→ Exercise goal:
Can you write out the data below again with every "€" replaced by "EUR" and nothing else changed, leaving out the pictures?

→ Extracted data:

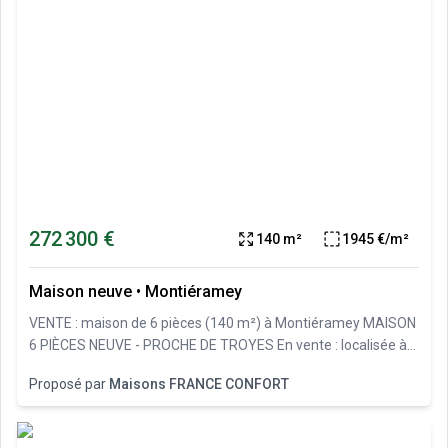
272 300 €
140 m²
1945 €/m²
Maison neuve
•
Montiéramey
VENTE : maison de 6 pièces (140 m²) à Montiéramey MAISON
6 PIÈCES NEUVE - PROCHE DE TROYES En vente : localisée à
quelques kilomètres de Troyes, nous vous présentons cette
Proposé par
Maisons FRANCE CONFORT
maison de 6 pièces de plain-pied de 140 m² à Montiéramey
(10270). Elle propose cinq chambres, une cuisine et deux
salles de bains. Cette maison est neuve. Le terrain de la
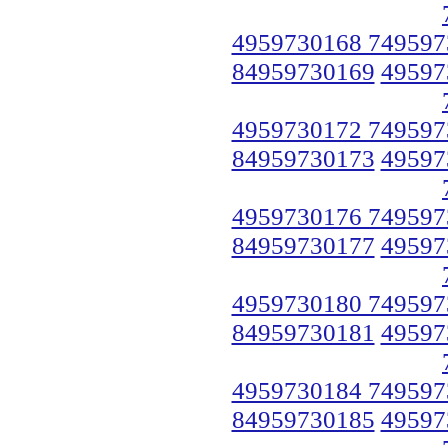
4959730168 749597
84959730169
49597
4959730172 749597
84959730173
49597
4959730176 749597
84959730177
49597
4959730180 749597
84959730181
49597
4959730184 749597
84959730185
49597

→ Exercise result:
272 300 EUR
140 m²
1945 EUR/m²
Maison neuve
•
Montiéramey
VENTE : maison de 6 pièces (140 m²) à Montiéramey MAISON
6 PIÈCES NEUVE - PROCHE DE TROYES En vente : localisée à
quelques kilomètres de Troyes, nous vous présentons cette
Proposé par
Maisons FRANCE CONFORT
maison de 6 pièces de plain-pied de 140 m² à Montiéramey
(10270). Elle propose cinq chambres, une cuisine et deux
salles de bains. Cette maison est neuve. Le terrain de la
4959730168 749597
84959730169
49597
4959730172 749597
84959730173
49597
4959730176 749597
84959730177
49597
4959730180 749597
84959730181
49597
4959730184 749597
84959730185
49597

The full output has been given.